Advertisement

Canada grocery prices: Canadian shoppers guffaw at 'unbelievable' $40 tub of feta at Loblaws store in Ottawa

One expert told Yahoo Canada this kind of pricing is reflective of the type of business model the grocery empire Loblaw runs

A nearly $40 container of feta being sold at Loblaws is baffling grocery shoppers, especially since similar products can easily be found for more than half the price at other retailers.

But one expert told Yahoo Canada this kind of pricing is reflective of the type of business model the grocery empire runs — one that doesn’t distinguish itself as being a price leader, but rather one of convenience.

A viral photo posted to the Reddit forum Loblaws Is Out of Control, under the title “Unbelievable,” shows a 1-kilogram tub of Krinos feta cheese sold at a Ottawa Loblaws store for $38.99.

The original poster said that while they mostly shop at discount chain Food Basics, they ran into a Loblaws store to grab something and were “clutching” their “pearls at the prices.”

A nearly $40 container of feta being sold at Loblaws is baffling grocery shoppers, especially since similar products can easily be found for more than half the price at other retailers.
A nearly $40 container of feta being sold at Loblaws is baffling grocery shoppers, especially since similar products can easily be found for more than half the price at other retailers.

Expert: Stores are about convenience, not deals

Daniel Tsai is an adjunct business professor at Toronto Metropolitan University. He explained that while Loblaws' pricing has become a common complaint for many Canadians, they should realize that that’s part of their business model.

“They’re not going after discount shoppers,” he tells Yahoo Canada News. “They’re going after urban areas, or where they have a monopoly on the neighbourhood. They’re going after urban shoppers who are more focused on convenience and who are less price sensitive than those who go to Walmart.”

While Walmart is known for its discounts and price matching, Tsai says that Loblaws' approach is more geared to the huge retail footprint they occupy in the country.

Under Loblaw Companies Limited, the giant owns a large portfolio of different businesses throughout the country. This includes some grocery chains that are regional, like Provigo Le Marché in Quebec, and Loblaws, No Frills, and Real Canadian Superstore locations elsewhere. They also own banking system PC Financial and drug store chain Shoppers Drug Mart, amongst other things. Tsai says that having such a wide range of holdings in Canada is an essential part of the company's success.
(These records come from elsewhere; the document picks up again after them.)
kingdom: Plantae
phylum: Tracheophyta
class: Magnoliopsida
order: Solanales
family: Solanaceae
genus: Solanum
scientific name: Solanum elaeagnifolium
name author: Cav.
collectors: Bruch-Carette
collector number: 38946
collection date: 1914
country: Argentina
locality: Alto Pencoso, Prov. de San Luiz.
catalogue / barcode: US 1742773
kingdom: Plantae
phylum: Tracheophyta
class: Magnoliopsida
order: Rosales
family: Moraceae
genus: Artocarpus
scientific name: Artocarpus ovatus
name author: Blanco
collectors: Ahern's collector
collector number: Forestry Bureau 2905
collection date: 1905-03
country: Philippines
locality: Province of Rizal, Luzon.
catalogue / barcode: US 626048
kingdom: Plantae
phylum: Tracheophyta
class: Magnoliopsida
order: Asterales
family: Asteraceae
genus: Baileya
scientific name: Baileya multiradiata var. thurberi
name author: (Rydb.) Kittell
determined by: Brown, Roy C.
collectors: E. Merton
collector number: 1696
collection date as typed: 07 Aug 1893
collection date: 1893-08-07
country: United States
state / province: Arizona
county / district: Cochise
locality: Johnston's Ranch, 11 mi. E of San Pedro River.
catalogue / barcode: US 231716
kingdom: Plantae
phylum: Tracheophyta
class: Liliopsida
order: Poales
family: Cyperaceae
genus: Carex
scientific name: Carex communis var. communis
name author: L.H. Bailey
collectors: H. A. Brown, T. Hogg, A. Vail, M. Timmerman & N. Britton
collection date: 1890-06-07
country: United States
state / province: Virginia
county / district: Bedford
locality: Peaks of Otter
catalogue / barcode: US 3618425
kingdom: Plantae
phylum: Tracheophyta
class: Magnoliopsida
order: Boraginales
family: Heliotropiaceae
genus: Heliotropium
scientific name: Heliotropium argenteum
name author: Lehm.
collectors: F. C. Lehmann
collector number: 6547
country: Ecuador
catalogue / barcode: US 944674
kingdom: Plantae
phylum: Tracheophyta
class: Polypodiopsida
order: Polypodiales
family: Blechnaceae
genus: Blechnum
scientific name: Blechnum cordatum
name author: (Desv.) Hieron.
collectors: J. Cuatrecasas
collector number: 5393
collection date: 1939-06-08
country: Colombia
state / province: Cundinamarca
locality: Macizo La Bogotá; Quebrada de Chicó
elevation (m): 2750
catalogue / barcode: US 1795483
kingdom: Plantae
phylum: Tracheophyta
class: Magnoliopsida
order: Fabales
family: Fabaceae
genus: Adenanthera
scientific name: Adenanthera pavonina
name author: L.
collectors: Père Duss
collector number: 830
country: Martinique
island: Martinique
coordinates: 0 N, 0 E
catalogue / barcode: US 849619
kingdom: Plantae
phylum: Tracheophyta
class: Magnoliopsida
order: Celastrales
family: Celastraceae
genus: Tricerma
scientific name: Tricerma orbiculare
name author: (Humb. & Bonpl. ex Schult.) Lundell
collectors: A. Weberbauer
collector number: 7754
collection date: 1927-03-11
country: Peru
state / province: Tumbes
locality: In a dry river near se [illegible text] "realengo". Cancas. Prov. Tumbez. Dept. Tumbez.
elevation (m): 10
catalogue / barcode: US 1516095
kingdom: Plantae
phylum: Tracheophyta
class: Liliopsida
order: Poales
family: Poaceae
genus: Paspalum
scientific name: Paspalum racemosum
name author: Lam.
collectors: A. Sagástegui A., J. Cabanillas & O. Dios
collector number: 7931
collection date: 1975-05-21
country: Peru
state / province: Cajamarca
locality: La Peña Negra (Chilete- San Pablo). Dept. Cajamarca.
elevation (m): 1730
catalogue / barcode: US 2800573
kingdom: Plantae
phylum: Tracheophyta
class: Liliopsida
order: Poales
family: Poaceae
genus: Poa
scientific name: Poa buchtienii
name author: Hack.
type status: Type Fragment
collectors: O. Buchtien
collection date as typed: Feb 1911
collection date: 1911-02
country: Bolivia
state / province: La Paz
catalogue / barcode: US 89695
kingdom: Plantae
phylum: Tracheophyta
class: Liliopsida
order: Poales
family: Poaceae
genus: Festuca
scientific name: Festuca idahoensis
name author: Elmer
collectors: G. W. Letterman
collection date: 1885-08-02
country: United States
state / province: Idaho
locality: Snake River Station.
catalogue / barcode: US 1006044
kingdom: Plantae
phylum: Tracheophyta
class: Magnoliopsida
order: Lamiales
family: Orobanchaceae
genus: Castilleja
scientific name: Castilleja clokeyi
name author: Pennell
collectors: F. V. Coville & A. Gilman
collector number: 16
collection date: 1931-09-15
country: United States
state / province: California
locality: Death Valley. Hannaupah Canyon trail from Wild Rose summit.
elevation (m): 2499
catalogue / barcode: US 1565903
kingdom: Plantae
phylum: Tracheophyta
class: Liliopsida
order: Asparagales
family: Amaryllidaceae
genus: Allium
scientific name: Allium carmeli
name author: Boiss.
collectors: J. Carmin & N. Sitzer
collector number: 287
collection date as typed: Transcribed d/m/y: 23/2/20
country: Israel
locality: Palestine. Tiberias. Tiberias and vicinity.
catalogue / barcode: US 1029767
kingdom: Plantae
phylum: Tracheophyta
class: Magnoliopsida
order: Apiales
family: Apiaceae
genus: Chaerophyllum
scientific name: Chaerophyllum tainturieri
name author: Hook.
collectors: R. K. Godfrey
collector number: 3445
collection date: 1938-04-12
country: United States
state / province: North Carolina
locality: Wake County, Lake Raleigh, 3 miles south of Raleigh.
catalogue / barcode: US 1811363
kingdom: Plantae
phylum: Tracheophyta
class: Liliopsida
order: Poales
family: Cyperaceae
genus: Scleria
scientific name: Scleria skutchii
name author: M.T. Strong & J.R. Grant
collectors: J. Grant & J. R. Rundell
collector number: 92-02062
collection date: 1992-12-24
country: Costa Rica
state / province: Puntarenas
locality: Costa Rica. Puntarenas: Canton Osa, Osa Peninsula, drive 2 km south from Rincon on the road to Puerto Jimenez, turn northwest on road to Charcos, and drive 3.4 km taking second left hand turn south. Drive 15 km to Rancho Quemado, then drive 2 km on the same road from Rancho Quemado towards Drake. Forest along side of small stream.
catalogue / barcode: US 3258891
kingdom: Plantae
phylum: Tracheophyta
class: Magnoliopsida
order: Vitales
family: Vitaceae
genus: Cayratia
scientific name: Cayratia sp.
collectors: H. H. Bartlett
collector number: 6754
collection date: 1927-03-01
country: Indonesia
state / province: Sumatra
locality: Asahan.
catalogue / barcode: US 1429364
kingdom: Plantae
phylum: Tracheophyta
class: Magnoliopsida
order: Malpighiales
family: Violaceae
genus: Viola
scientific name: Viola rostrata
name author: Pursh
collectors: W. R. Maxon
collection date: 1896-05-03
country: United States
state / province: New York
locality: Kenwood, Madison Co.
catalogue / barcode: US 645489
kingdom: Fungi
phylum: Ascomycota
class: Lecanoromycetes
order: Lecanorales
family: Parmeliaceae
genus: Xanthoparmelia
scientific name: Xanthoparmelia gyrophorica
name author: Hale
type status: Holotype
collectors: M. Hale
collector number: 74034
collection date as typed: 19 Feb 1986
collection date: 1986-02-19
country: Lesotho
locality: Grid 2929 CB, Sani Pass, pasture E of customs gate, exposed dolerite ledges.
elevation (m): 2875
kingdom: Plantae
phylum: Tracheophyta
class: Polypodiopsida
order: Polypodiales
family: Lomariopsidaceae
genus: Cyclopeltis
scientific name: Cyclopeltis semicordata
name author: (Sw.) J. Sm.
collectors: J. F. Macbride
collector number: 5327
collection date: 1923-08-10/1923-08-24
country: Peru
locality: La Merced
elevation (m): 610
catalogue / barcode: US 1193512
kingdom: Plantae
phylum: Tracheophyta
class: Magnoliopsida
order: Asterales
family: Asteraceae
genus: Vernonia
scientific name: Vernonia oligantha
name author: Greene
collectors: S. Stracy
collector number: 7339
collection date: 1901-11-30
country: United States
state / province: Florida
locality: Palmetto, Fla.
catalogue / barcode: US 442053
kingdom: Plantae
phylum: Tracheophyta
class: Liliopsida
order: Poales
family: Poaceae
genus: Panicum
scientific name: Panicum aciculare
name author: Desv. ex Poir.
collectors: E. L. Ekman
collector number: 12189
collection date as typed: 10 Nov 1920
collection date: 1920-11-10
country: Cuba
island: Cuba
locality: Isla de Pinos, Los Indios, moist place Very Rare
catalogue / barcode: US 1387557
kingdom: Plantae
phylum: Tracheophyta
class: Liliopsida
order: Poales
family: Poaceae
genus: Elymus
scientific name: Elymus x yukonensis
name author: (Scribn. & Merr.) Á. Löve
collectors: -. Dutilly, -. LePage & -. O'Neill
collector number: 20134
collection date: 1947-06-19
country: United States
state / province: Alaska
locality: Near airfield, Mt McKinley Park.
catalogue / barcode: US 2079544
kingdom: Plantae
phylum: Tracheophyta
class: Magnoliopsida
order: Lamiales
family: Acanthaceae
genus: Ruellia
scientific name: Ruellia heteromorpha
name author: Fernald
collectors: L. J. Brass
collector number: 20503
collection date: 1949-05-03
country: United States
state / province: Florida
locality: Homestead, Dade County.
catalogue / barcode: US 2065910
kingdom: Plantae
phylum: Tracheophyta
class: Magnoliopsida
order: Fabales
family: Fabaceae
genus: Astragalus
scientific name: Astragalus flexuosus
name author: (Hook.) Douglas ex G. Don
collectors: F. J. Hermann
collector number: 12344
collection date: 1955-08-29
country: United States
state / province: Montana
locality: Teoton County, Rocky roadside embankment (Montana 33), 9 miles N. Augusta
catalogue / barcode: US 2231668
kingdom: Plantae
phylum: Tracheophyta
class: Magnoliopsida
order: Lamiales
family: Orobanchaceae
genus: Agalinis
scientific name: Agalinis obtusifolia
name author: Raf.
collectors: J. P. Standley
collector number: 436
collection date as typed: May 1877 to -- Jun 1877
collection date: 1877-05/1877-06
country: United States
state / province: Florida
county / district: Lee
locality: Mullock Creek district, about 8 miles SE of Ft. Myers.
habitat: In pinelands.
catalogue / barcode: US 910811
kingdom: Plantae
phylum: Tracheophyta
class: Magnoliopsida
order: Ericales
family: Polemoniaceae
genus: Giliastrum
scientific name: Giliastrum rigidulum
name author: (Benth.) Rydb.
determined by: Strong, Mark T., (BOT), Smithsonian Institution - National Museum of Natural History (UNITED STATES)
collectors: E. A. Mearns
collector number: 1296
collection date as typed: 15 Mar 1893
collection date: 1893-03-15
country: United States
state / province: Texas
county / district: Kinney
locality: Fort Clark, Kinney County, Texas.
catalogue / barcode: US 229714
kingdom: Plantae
“Their thing is that you don’t have a choice to go anywhere else,” he said. “Because of the convenience, consumers are going to pay a premium for the products. They don’t have to sell themselves as the place to buy cheap groceries because their whole selling point is that they’re convenient.”

Canada reacts: Reddit forum planning Loblaw boycott

Many in the 300 comments of the Reddit post expressed shock at the high price for what many consider a basic type of cheese.

“I buy fancy cheese from a cheese shop,” danielledelacadie wrote. “For not much more than that I can get Macedonian sheep's milk feta. And they want almost the same price for industrial squeaker feta?”

“The price probably includes a round trip to Greece as well,” mbap76 joked.

Others in the comments pointed out that the same quantity of feta cheese was being sold for significantly less at outlets like Costco, which was selling 1.2 kilograms for $15.98 at a Toronto location, and Walmart, which had it for $14.98.

Since the Loblaws is Out of Control forum started last November, it’s been a go-to place to post eyebrow-raising prices on everyday items at Loblaw-affiliated stores, like No Name olive oil for $58.99, or $16 watermelons.

Members of the online community have recently started organizing a national boycott of the grocery chain, planned for the month of May. Part of the call to action includes demanding a 15 per cent reduction in prices, along with the removal of "member only pricing."